## PAGE EXCERPT

Painting by Louis Caravaque/Wikimedia Commons

But you know who had a ridiculous amount of time on her hands, almost limitless power, and an unhappy romantic history? The 18th-century Russian Empress Anna Ivanovna.

Born in 1693, Anna was the daughter of Czar Ivan V, who is often referred to as “Ivan the Ignorant.” This descriptor makes him sound more competent than he was. Ivan was apparently mentally deficient to such an extent that he would remain in a nearly vegetative state for hours on end. He could walk only with the support of courtiers and was capable only of performing ceremonial functions as czar, while Peter the Great, Anna’s uncle and co-czar, performed most of the real court.

Anna had something of an odd childhood. Her mother wasn’t a happy woman and sternly believed in maintaining the old Russian ways. That meant little education for girls; Anna was barely literate. And she wasn’t pretty. The author Thomas Carlyle once cruelly described her cheeks as “Westphalian ham.” She is said to have had terrible manners and a grim demeanor. Her notable lack of pleasing attributes did not keep her from being married off. In 1710 she married Frederick William, the Duke of Courland (part of today’s Latvia).

And Anna was so excited about this! Before their wedding she wrote a letter to him, which declared:

I cannot but assure Your Highness that nothing could delight me more than to hear of your declaration of love for me. For my part, I assure Your Highness that I share your feelings. At our next happy meeting, to which I look forward eagerly, I shall, God willing, avail myself of the opportunity of expressing them to you personally.

The wedding was beautiful. Anna wore a cape embroidered with gold and a bejeweled tiara, and the ceremony ended with a display of fireworks.

Two days after the couple’s marriage, Anna’s uncle, Czar Peter the Great, staged a wedding of two dwarfs as a companion celebration to Anna’s. It was an incredibly elaborate affair. According to Lindsey Hughes in Peter the Great: A Biography:

At the feast … the dwarfs sat at miniature tables in the centre of the room, while full-sized guests watched them from tables at the sides. They roared with laughter as dwarfs, especially the older, uglier ones whose hunchbacks, huge bellies and short crooked legs made it difficult for them to dance, fell down drunk or engaged in brawls.

## MATERIAL SUPPLIED

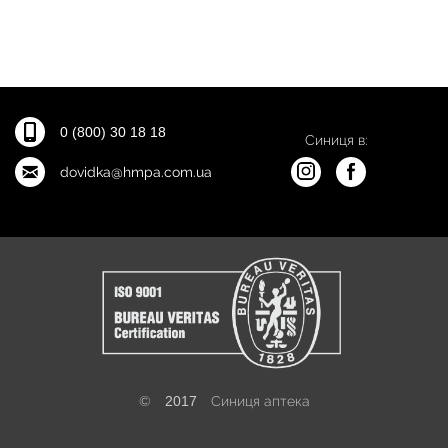
0 (800) 30 18 18
Синиця в:
dovidka@hmpa.com.ua
©
2017
Синиця аптека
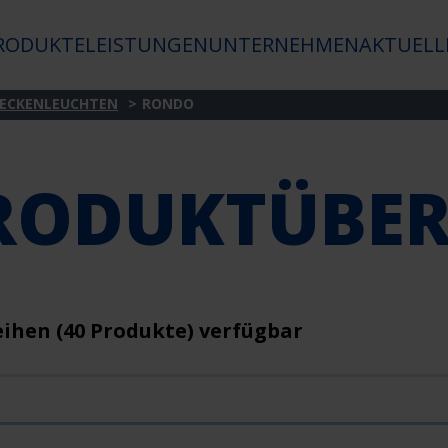
RODUKTE
LEISTUNGEN
UNTERNEHMEN
AKTUELL
ECKENLEUCHTEN
RONDO
RODUKTÜBER
eihen (40 Produkte) verfügbar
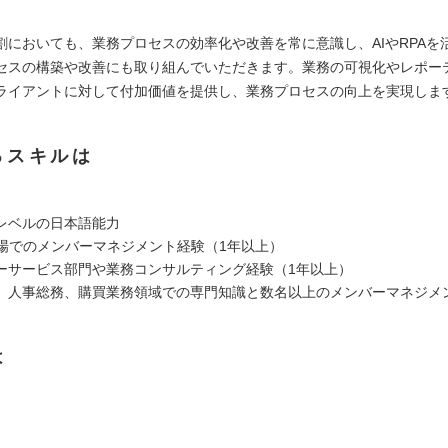
割においても、業務プロセスの効率化や改善を常に意識し、AIやRPAを
セスの構築や改善にも取り組んでいただきます。業務の可視化やレポー
ライアントに対して付加価値を提供し、業務プロセスの向上を実現しま
るスキルは
レベルの日本語能力
現場でのメンバーマネジメント経験（1年以上）
ーサービス部門や業務コンサルティング経験（1年以上）
、人事総務、購買業務領域での専門知識と数名以上のメンバーマネジメ
は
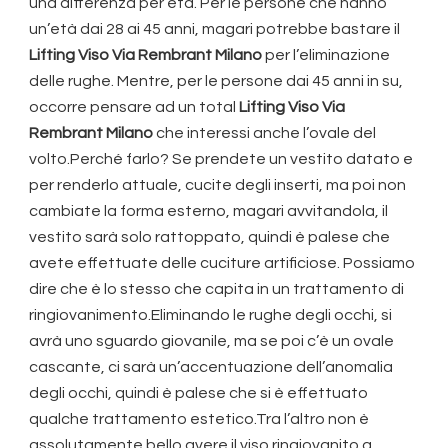
una differenza per età. Per le persone che hanno
un’età dai 28 ai 45 anni, magari potrebbe bastare il
Lifting Viso Via Rembrant Milano
per l’eliminazione
delle rughe. Mentre, per le persone dai 45 anni in su,
occorre pensare ad un total
Lifting Viso Via
Rembrant Milano
che interessi anche l’ovale del
volto.Perché farlo? Se prendete un vestito datato e
per renderlo attuale, cucite degli inserti, ma poi non
cambiate la forma esterno, magari avvitandola, il
vestito sarà solo rattoppato, quindi è palese che
avete effettuate delle cuciture artificiose. Possiamo
dire che è lo stesso che capita in un trattamento di
ringiovanimento.Eliminando le rughe degli occhi, si
avrà uno sguardo giovanile, ma se poi c’è un ovale
cascante, ci sarà un’accentuazione dell’anomalia
degli occhi, quindi è palese che si è effettuato
qualche trattamento estetico.Tra l’altro non è
assolutamente bello avere il viso ringiovanito a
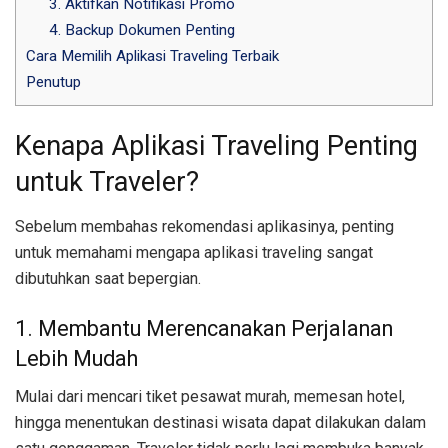
3. Aktifkan Notifikasi Promo
4. Backup Dokumen Penting
Cara Memilih Aplikasi Traveling Terbaik
Penutup
Kenapa Aplikasi Traveling Penting
untuk Traveler?
Sebelum membahas rekomendasi aplikasinya, penting
untuk memahami mengapa aplikasi traveling sangat
dibutuhkan saat bepergian.
1. Membantu Merencanakan Perjalanan
Lebih Mudah
Mulai dari mencari tiket pesawat murah, memesan hotel,
hingga menentukan destinasi wisata dapat dilakukan dalam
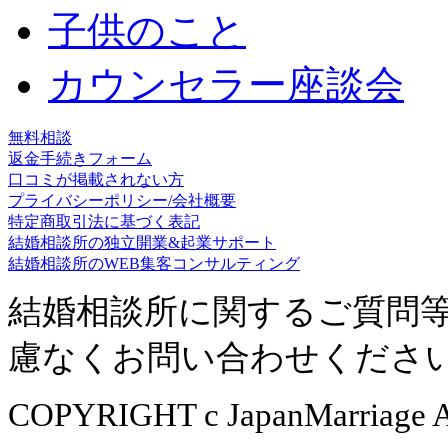
子供のこと
カウンセラー座談会
無料相談
返金手続きフォーム
口コミが掲載されない方
プライバシーポリシー/会社概要
特定商取引法に基づく表記
結婚相談所の独立開業&起業サポート
結婚相談所のWEB集客コンサルティング
結婚相談所に関するご質問
慮なくお問い合わせくださ
COPYRIGHT c JapanMarriage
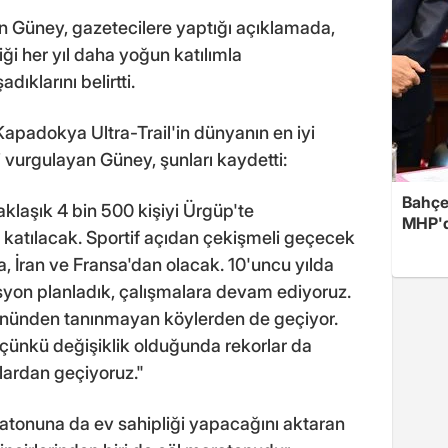
 Güney, gazetecilere yaptığı açıklamada,
iği her yıl daha yoğun katılımla
ıklarını belirtti.
apadokya Ultra-Trail'in dünyanın en iyi
ni vurgulayan Güney, şunları kaydetti:
Bahçel
aklaşık 4 bin 500 kişiyi Ürgüp'te
MHP'de
de katılacak. Sportif açıdan çekişmeli geçecek
a, İran ve Fransa'dan olacak. 10'uncu yılda
syon planladık, çalışmalara devam ediyoruz.
 yönünden tanınmayan köylerden de geçiyor.
çünkü değişiklik olduğunda rekorlar da
rlardan geçiyoruz."
atonuna da ev sahipliği yapacağını aktaran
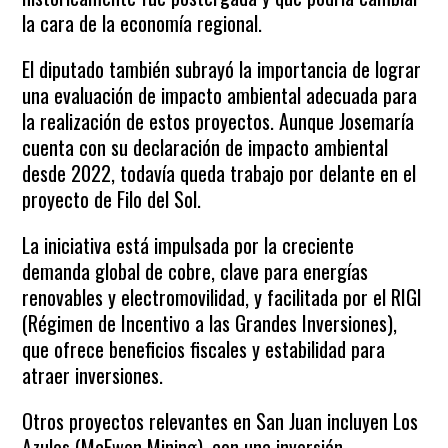
la cara de la economía regional.
El diputado también subrayó la importancia de lograr
una evaluación de impacto ambiental adecuada para
la realización de estos proyectos. Aunque Josemaría
cuenta con su declaración de impacto ambiental
desde 2022, todavía queda trabajo por delante en el
proyecto de Filo del Sol.
La iniciativa está impulsada por la creciente
demanda global de cobre, clave para energías
renovables y electromovilidad, y facilitada por el RIGI
(Régimen de Incentivo a las Grandes Inversiones),
que ofrece beneficios fiscales y estabilidad para
atraer inversiones.
Otros proyectos relevantes en San Juan incluyen Los
Azules (McEwen Mining), con una inversión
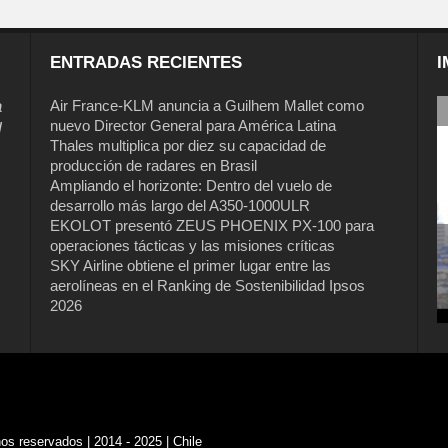
ENTRADAS RECIENTES
I
a
Air France-KLM anuncia a Guilhem Mallet como
nuevo Director General para América Latina
l
Thales multiplica por diez su capacidad de
producción de radares en Brasil
Ampliando el horizonte: Dentro del vuelo de
desarrollo más largo del A350-1000ULR
EKOLOT presentó ZEUS PHOENIX PX-100 para
operaciones tácticas y las misiones críticas
SKY Airline obtiene el primer lugar entre las
aerolíneas en el Ranking de Sostenibilidad Ipsos
2026
s reservados | 2014 - 2025 | Chile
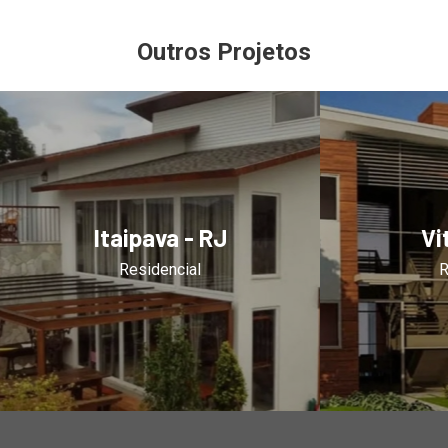
Outros Projetos
Itaipava - RJ
Vi
Residencial
R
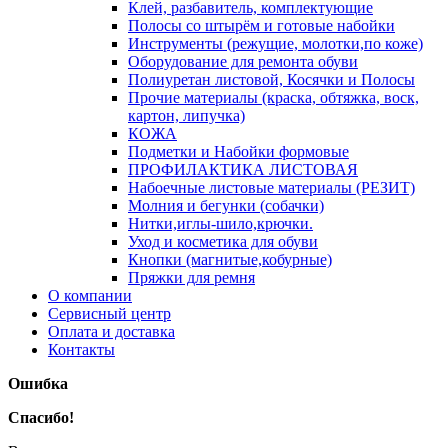
Клей, разбавитель, комплектующие
Полосы со штырём и готовые набойки
Инструменты (режущие, молотки,по коже)
Оборудование для ремонта обуви
Полиуретан листовой, Косячки и Полосы
Прочие материалы (краска, обтяжка, воск,
картон, липучка)
КОЖА
Подметки и Набойки формовые
ПРОФИЛАКТИКА ЛИСТОВАЯ
Набоечные листовые материалы (РЕЗИТ)
Молния и бегунки (собачки)
Нитки,иглы-шило,крючки.
Уход и косметика для обуви
Кнопки (магнитые,кобурные)
Пряжки для ремня
О компании
Сервисный центр
Оплата и доставка
Контакты
Ошибка
Спасибо!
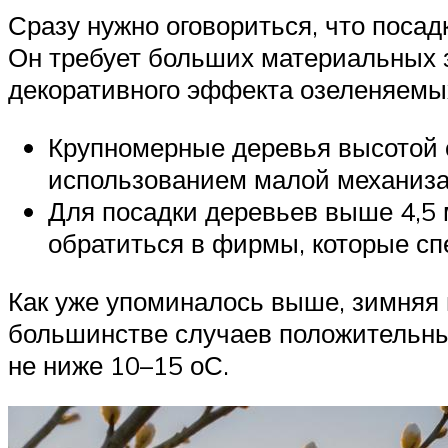
Сразу нужно оговориться, что поса
Он требует больших материальных з
декоративного эффекта озеленяемы
Крупномерные деревья высотой о
использованием малой механиза
Для посадки деревьев выше 4,5 
обратиться в фирмы, которые сп
Как уже упоминалось выше, зимняя
большинстве случаев положительны
не ниже 10–15 оС.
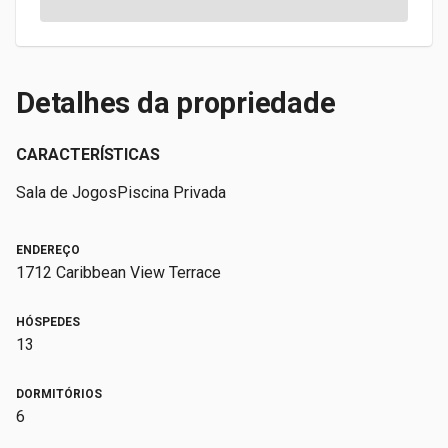
Detalhes da propriedade
CARACTERÍSTICAS
Sala de Jogos
Piscina Privada
ENDEREÇO
1712 Caribbean View Terrace
HÓSPEDES
13
DORMITÓRIOS
6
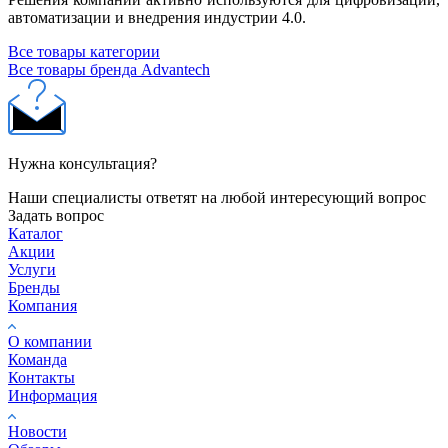
автоматизации и внедрения индустрии 4.0.
Все товары категории
Все товары бренда Advantech
Нужна консультация?
Наши специалисты ответят на любой интересующий вопрос
Задать вопрос
Каталог
Акции
Услуги
Бренды
Компания
О компании
Команда
Контакты
Информация
Новости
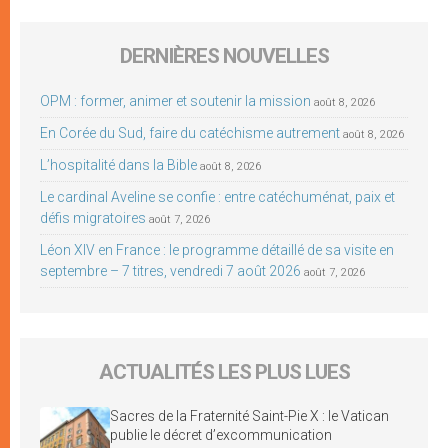
DERNIÈRES NOUVELLES
OPM : former, animer et soutenir la mission
août 8, 2026
En Corée du Sud, faire du catéchisme autrement
août 8, 2026
L’hospitalité dans la Bible
août 8, 2026
Le cardinal Aveline se confie : entre catéchuménat, paix et
défis migratoires
août 7, 2026
Léon XIV en France : le programme détaillé de sa visite en
septembre – 7 titres, vendredi 7 août 2026
août 7, 2026
ACTUALITÉS LES PLUS LUES
Sacres de la Fraternité Saint-Pie X : le Vatican
publie le décret d’excommunication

## DIRECTIONS
a - Write out the Anna Ivanovna passage word for word, from "But you know" up to and including "Empress Anna Ivanovna.".
b - Answer these questions from the Anna Ivanovna passage:
(i) In what year was Anna born?
(ii) Whom did Anna marry in 1710?
(iii) How many days after Anna's wedding did Peter the Great stage the wedding of two dwarfs?
Rely only on the Anna Ivanovna passage.

## REPLIES
a -
But you know who had a ridiculous amount of time on her hands, almost limitless power, and an unhappy romantic history? The 18th-century Russian Empress Anna Ivanovna.

b -
(i) 1693
(ii) Frederick William, the Duke of Courland
(iii) Two days